新たな株式や債務の調達を行わない中、投資家は市場の逼迫によりStrategyがどれだけ長くビットコインを買い続けられるか疑問視しています。
Ethereumに偏ったBitMineは同様の損失に直面していますが、長期的な買いの機会と見て忍耐強く待っています。
マイケル・セイラーのStrategyは、最近のビットコイン価格の下落により、Q4で124億ドルの純損失を報告しました。かつてその時価は累積コストを上回っていた同社のビットコイン保有は、現在1コインあたり76,052ドル以下で取引されており、昨年の米国大統領選挙ラリー以来の上昇分を帳消しにしています。
この損失は、エンタープライズソフトウェアからレバレッジをかけたビットコインの代理資産への積極的な転換のリスクを浮き彫りにしています。アナリストは、投資家の関心の冷え込みと資本アクセスの逼迫の中で、そのモデルの持続可能性に疑問を投げかけています。

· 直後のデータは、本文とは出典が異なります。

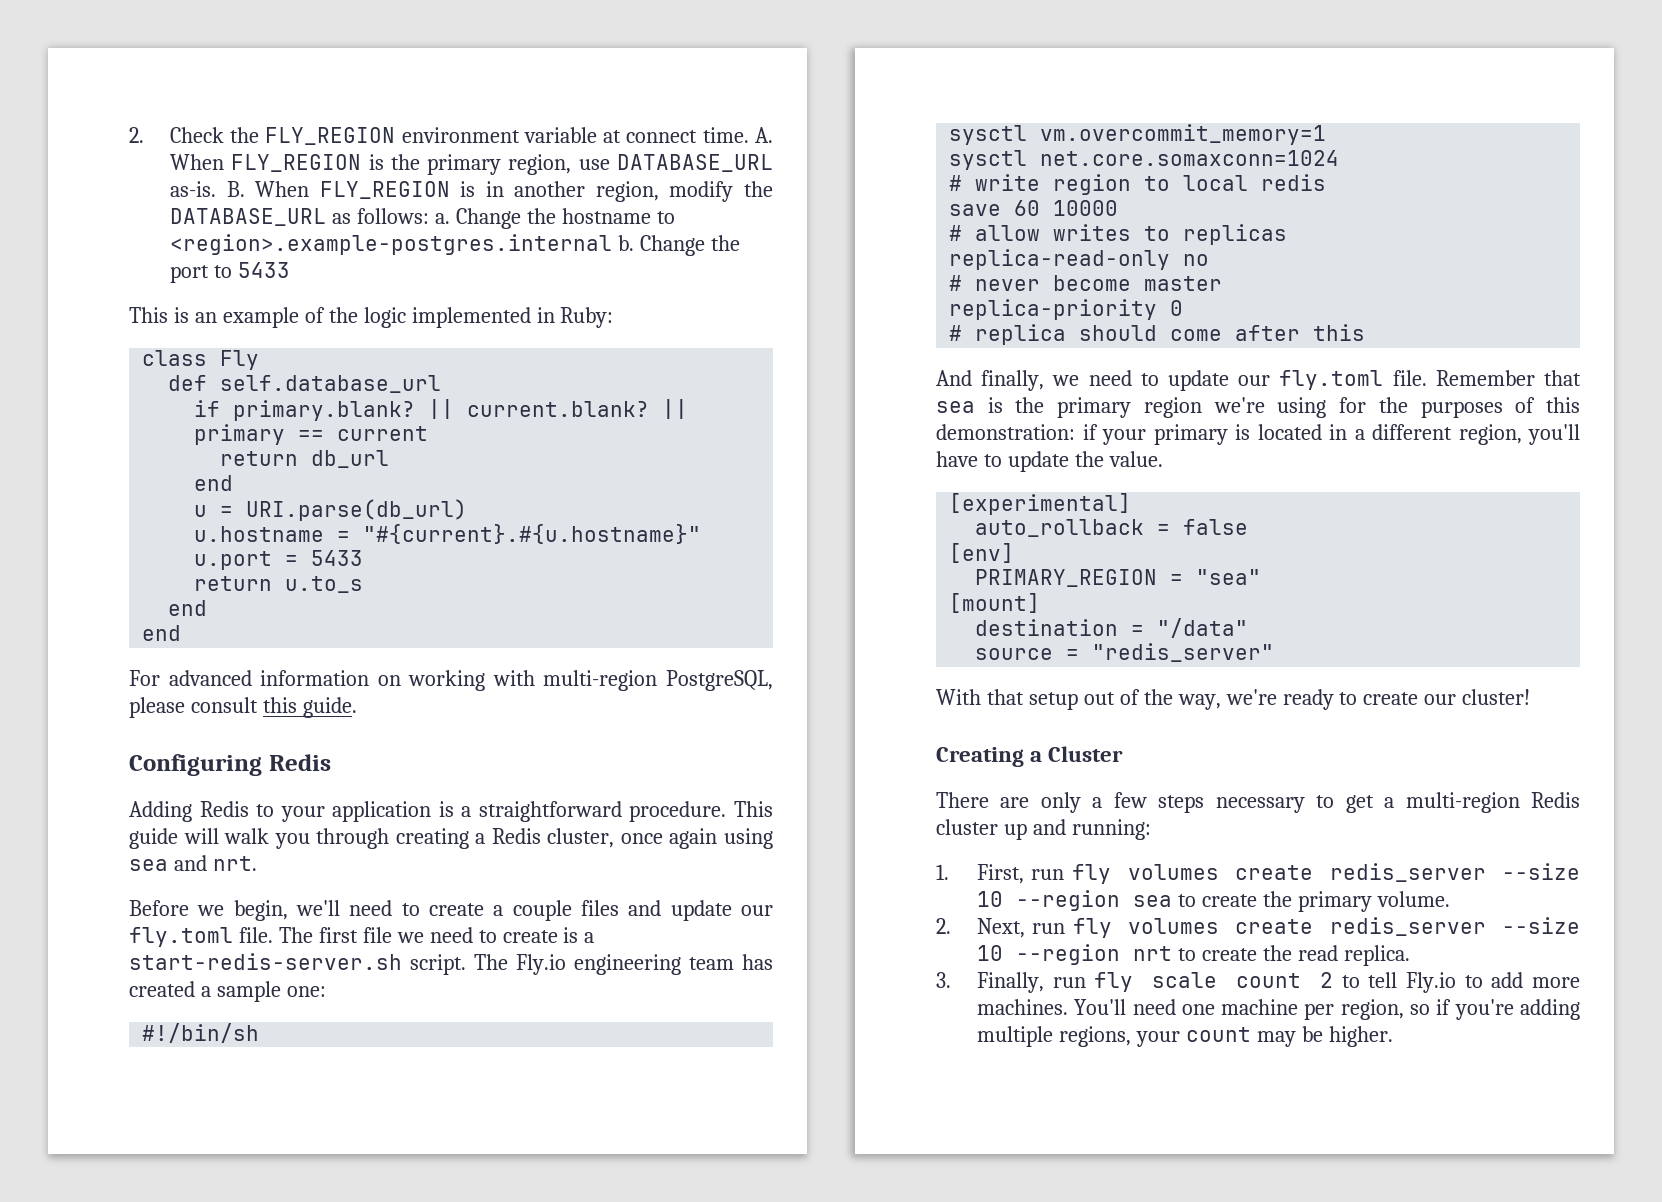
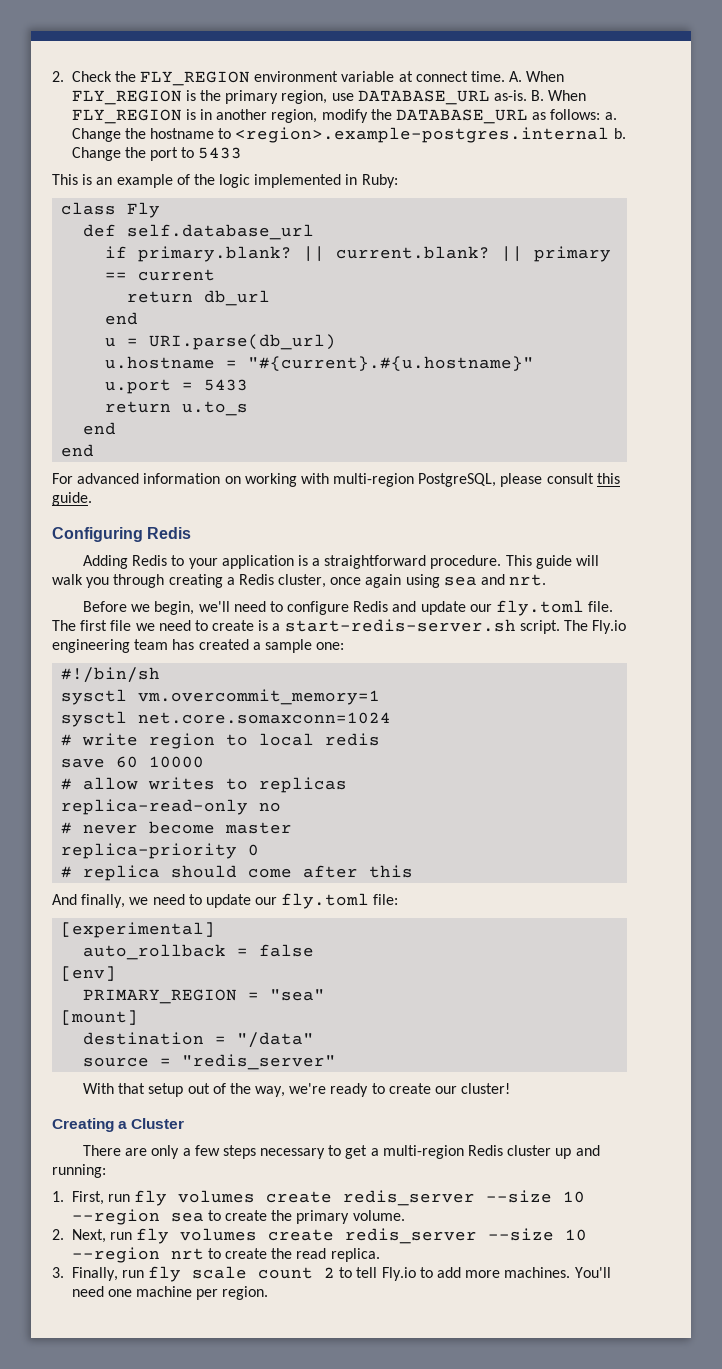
[429,900,619,921] create a couple files -> [287,601,389,615] configure Redis
[1392,370,1581,386] [936,397,1580,418] [936,424,1580,445] [936,451,1163,472] file. Remember that sea is the primary region we're using for the purposes of this demonstration: if your primary is located in a different region, you'll have to update the value. -> [373,894,399,905] file:
[1340,999,1580,1020] [976,1026,1393,1047] region, so if you're adding multiple regions, your count may be higher. -> [222,1286,269,1300] region.

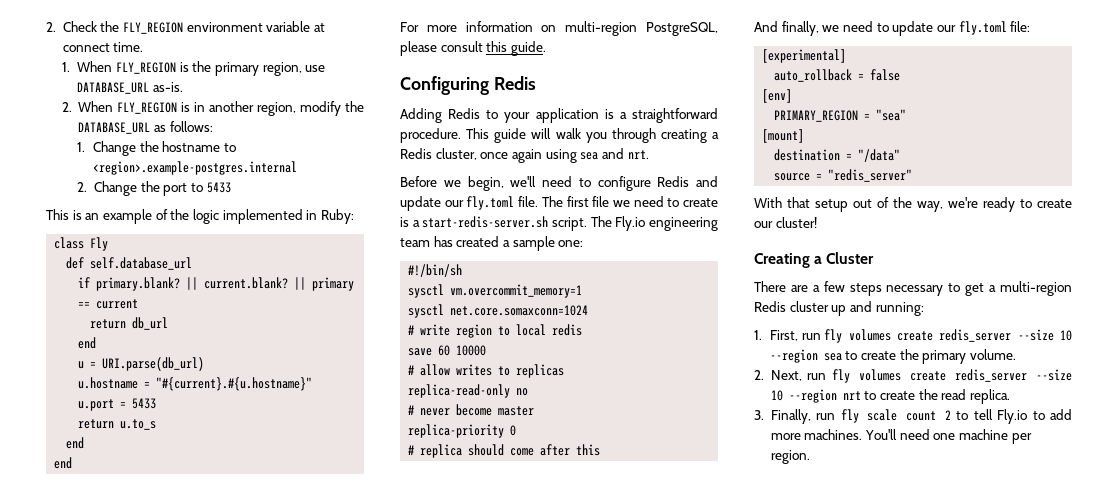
[509,71,523,82] A. -> [61,62,70,72] // 1.
[531,90,545,101] B. -> [61,102,72,112] // 2.
[604,112,617,120] a. -> [77,142,86,152] // 1.
[613,128,626,139] b. -> [77,182,88,192] // 2.
[77,473,140,484] advanced -> [426,25,457,32] more
[244,473,329,487] working with -> (557, 28) none
[151,1145,180,1159] only -> (808, 288) none

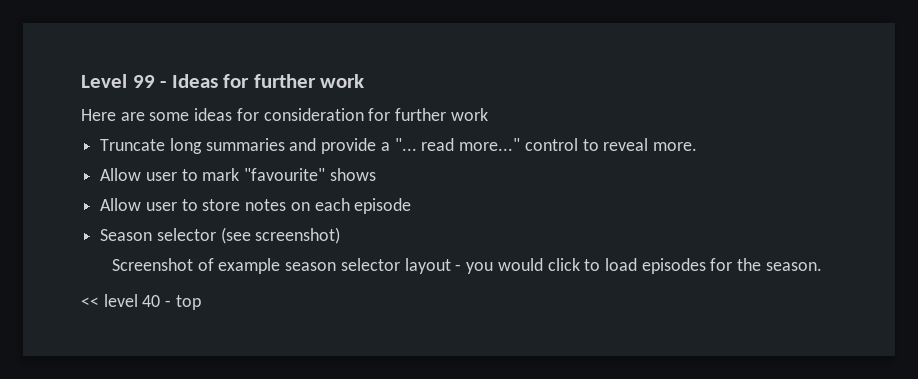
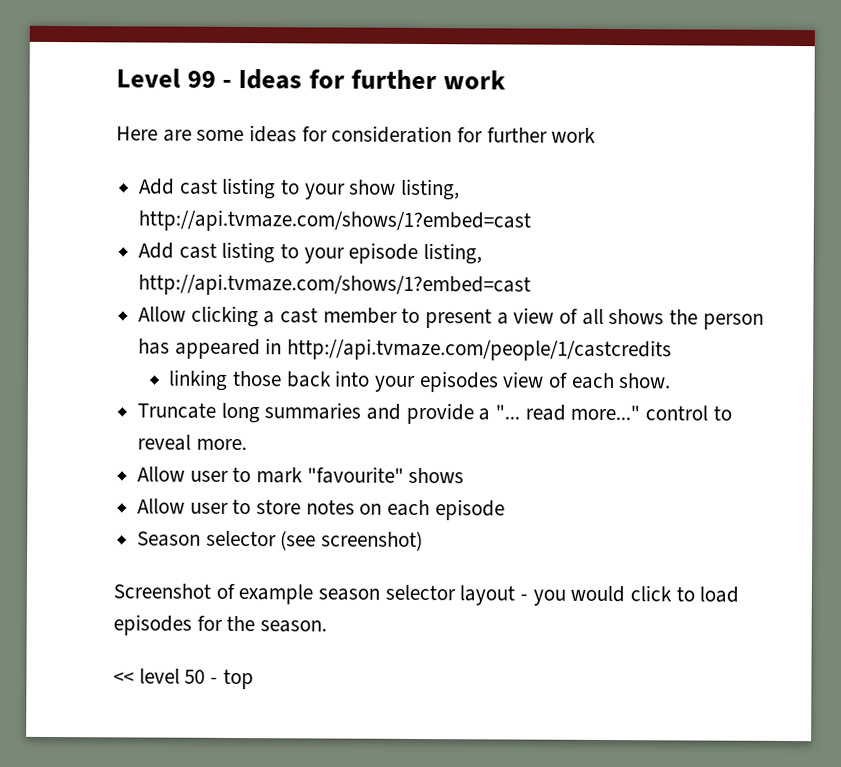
(488, 114) none -> [139,177,461,201] [138,209,532,233] [138,241,483,265] [138,273,532,297] [138,305,764,330] [138,338,673,362] [168,369,672,393] // Add cast listing to your show listing, http://api.tvmaze.com/shows/1?embed=cast // Add cast listing to your episode listing, http://api.tvmaze.com/shows/1?embed=cast // Allow clicking a cast member to present a view of all shows the person has appeared in http://api.tvmaze.com/people/1/castcredits // linking those back into your episodes view of each show.
[142,295,161,307] 40 -> [184,669,206,684] 50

Strategyは数年をかけて、株式プレミアムを利用して資本を調達し、より多くのBTCを購入する形に変貌しました。しかし、同社は収益報告とともに新たな株式や債務を発行せず、資金調達の選択肢が限られていることを示しています。ベンチマークのアナリスト、マーク・パーマーはブルームバーグに対し、「投資家は今、Strategyが追加のビットコイン購入のために資本を調達できるかどうかに注目しています」と述べました。一方、セイラーは、マージンコールはなく、同社は22.5億ドルの現金を保有しており、2年以上の利息支払いをカバーしていると投資家に安心感を与えました。
BitMine Immersion Technologiesは同様の課題に直面しています。同社は、Ethereumが1930ドルに下落したことで、未実現損失82億ドルを報告しました。これは、平均購入価格3826ドルを大きく下回っています。BitMineは約429万ETHを保有し、290万トークンをステーキングしており、年間188百万ドルの収益を生み出しています。
また、同社は5億3800万ドルの現金を保持し、債務はなく、市場の下落を利用して資産を拡大する準備を整えています。損失にもかかわらず、BitMineは市場を買いの機会と見ており、Strategyの長期的なビットコイン戦略と同じ見方をしています。
市場の圧力の中、セイラーは量子コンピューティングやその他の新たな脅威に対処するためのビットコインセキュリティプログラムを発表しました。彼は、量子コンピューティングは10年先の懸念だと述べましたが、グローバルな量子耐性ビットコインのアップグレードを開発する上で重要性を強調しました。セイラーは、Strategyは今後も四半期ごとにビットコインを買い続け、売却しないと再度表明し、現政権の暗号通貨に友好的なリーダーシップの支援を受けていると述べました。